Clementi revealed that the UK’s financial markets regulator, the Financial Conduct Authority (FCA) is keen on injecting more competition into the market through Pool Re’s transition to treaty.

“We’re moving from that to a cat treaty model, where we’ll say to our members: ‘Give us all of your exposure and we’ll charge you a single price to cover the totality of your portfolio, and it’s completely up to you what you charge your underlying policyholder. You have much more flexibility to underwrite the risk in line with your own underwriting strategy and your own risk appetite.’”

The hope is then that the member insurers will return terrorism to their policies for relatively little additional cost, leading to many more businesses – particularly SMEs – covered against terrorism.

Pool Re’s exposure will rise, he suggested, with treaty prices driven by probable maximum loss in peak zones, such as within EC3 and the City of London, rather than lower risk postcodes around the UK.

Pool Re will also be bifurcating its retention structure, Clementi explained, splitting conventional terrorism, primarily bomb blasts, from non-conventional terrorism, which would include chemical, biological, radiological and nuclear threats.

“If we can break that parallel into two, we can encourage our members to retain more risk on the conventional side, recognising their appetite will remain pretty limited on the nonconventional. That’s a way of returning risk and premium back to the private market, and distancing the British taxpayer from the financial consequences of terrorism,” he said.

Member concerns in consultation focused on the cost of the treaty approach and a difference in retentions.

“The watchword for us as we’ve been proposing these changes is stability. In year one, we’d expect the price to be pretty consistent with the tariff rates that members will be familiar with today,” Clementi said.

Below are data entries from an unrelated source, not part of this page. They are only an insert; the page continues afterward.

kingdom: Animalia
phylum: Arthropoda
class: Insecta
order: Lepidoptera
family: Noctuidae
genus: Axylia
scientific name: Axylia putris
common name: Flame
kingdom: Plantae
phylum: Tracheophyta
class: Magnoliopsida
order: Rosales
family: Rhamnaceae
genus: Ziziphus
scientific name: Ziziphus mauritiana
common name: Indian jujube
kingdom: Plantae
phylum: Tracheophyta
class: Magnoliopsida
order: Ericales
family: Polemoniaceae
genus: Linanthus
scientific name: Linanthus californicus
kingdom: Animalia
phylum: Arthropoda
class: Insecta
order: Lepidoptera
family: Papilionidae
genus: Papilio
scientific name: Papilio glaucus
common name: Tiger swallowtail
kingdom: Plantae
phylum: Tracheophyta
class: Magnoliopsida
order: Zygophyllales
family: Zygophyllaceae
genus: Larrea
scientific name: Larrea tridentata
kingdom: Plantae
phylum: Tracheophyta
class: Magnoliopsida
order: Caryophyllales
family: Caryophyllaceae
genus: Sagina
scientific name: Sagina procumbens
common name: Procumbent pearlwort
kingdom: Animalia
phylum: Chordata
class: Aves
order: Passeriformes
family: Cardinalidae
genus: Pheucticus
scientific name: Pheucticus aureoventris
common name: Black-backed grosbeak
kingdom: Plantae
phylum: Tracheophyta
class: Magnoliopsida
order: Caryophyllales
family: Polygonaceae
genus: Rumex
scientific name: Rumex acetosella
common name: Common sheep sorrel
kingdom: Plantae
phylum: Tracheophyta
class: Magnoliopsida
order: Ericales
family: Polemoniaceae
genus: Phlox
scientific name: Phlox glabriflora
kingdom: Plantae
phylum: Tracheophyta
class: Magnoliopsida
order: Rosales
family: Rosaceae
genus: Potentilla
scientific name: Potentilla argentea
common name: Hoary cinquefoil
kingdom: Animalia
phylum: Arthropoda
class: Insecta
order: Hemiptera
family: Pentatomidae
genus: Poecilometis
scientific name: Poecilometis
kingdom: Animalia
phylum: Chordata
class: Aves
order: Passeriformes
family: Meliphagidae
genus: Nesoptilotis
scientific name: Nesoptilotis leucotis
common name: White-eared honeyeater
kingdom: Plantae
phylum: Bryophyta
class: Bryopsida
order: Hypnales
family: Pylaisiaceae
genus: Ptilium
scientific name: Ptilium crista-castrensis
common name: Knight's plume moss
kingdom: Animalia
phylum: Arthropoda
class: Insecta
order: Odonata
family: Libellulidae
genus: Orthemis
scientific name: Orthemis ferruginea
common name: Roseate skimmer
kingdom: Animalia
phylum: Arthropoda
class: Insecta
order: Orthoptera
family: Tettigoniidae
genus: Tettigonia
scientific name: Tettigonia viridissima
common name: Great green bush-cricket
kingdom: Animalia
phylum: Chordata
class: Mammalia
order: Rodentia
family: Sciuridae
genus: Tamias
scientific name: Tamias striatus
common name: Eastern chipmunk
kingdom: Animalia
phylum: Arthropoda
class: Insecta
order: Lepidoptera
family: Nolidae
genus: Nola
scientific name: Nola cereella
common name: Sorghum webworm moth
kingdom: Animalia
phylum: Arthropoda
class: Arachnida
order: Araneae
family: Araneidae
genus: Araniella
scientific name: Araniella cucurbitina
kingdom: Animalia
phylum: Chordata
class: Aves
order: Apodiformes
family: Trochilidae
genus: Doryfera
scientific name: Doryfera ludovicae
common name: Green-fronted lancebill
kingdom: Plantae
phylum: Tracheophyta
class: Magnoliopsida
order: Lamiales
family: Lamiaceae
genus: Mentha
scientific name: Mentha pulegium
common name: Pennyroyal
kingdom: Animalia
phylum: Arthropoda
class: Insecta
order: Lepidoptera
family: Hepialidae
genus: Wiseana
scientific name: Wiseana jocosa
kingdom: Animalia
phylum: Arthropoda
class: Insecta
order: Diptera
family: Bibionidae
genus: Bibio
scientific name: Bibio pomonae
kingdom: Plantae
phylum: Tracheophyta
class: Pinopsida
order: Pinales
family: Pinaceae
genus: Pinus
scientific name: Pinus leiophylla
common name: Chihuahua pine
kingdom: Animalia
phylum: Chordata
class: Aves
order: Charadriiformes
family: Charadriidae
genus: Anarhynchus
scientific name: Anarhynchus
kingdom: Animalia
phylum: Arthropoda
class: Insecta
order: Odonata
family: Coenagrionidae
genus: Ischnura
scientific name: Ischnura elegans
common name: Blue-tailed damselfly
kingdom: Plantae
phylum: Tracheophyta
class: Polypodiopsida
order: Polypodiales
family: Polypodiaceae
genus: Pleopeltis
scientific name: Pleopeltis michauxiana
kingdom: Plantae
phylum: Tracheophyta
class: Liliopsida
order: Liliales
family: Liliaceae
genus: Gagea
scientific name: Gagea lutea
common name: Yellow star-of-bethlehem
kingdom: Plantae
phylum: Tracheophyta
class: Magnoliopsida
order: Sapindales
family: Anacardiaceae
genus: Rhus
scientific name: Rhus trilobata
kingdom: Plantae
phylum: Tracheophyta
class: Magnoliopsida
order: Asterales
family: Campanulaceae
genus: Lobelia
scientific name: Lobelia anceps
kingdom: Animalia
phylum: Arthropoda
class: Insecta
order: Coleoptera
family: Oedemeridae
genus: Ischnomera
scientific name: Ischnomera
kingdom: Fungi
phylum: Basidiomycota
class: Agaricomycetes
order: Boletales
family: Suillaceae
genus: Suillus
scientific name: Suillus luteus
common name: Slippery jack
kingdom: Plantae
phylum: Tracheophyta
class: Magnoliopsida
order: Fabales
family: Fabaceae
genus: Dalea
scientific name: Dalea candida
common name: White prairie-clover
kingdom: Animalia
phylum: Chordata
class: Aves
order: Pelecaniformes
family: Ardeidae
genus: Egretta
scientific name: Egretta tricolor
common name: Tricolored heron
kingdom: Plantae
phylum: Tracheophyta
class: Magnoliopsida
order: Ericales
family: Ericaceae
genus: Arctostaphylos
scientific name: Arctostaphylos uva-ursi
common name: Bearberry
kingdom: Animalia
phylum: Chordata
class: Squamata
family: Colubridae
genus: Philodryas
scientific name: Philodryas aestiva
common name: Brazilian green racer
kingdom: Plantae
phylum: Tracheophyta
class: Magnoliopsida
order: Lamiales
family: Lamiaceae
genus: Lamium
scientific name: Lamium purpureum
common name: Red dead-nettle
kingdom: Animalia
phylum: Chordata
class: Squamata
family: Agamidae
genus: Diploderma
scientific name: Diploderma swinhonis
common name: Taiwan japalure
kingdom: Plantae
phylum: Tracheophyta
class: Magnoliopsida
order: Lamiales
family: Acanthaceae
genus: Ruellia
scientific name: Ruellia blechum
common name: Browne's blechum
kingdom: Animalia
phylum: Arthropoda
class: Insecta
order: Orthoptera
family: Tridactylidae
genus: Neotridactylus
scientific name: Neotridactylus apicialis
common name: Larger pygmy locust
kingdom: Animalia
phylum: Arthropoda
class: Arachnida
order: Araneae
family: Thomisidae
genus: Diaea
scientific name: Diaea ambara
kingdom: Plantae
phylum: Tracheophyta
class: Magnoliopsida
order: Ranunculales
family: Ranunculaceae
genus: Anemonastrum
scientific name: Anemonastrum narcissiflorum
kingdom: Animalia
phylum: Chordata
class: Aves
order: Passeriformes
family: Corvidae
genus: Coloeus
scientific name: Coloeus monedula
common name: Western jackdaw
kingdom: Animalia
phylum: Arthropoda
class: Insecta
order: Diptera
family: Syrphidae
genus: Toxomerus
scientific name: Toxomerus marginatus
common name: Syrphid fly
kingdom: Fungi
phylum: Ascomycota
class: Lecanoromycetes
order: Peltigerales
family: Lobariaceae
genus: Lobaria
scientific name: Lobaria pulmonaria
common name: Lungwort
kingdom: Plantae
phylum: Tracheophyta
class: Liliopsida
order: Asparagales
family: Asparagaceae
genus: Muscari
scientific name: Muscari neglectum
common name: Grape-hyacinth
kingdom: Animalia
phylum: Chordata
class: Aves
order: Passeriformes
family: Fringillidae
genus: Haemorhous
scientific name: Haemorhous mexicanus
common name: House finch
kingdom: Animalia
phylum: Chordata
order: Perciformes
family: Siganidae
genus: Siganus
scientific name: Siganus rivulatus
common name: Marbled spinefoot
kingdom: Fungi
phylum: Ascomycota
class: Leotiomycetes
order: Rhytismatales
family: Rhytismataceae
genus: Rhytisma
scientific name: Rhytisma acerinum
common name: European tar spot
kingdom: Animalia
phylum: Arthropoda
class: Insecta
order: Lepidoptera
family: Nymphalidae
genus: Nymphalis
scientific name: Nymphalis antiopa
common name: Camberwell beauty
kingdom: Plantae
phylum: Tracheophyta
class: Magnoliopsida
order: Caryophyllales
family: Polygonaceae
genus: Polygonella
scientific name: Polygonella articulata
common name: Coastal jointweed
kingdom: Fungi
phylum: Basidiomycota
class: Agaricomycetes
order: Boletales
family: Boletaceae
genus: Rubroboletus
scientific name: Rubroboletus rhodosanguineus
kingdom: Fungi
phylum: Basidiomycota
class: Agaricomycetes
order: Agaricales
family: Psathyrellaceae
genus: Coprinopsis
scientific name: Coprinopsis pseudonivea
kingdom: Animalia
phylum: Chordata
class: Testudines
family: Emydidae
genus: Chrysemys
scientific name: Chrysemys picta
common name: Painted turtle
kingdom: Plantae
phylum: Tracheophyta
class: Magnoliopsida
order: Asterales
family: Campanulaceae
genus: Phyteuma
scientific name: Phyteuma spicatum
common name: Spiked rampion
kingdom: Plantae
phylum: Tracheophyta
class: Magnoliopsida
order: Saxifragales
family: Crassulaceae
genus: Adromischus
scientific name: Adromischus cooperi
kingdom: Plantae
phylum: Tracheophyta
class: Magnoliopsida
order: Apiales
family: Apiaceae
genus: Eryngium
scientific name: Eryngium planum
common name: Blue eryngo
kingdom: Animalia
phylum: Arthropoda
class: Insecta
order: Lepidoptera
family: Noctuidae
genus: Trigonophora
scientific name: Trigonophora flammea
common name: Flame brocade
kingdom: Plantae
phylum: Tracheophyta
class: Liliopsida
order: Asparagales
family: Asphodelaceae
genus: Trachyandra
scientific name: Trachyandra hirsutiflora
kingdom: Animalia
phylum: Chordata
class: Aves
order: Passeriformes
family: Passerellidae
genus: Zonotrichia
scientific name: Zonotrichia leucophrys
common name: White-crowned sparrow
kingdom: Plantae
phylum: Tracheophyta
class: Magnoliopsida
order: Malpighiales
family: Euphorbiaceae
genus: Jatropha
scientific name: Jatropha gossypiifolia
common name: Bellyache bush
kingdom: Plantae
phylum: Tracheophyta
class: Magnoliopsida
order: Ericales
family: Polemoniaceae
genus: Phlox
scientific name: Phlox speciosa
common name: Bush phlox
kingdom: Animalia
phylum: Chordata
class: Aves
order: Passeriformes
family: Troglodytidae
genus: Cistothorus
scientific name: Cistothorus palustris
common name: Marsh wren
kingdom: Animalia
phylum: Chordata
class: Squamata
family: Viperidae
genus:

Beyond that, price rises and decreases, and any market disruption, will be limited through a cap and fall mechanism “to no more than plus 10% or minus 4%,” he revealed, while giving insurers increased flexibility to underwrite terrorism in line with their own risk appetites.

“And on the retention side, retentions will be broadly the same. Members will be able to buy down to their existing retention levels, if they so choose, they’ll be incentivized to retain a bit more than they currently are. But if they want to retain a lot more, they’ll get a corresponding reduction in their premium. Members will have choice for the first time around their retention levels,” Clementi added.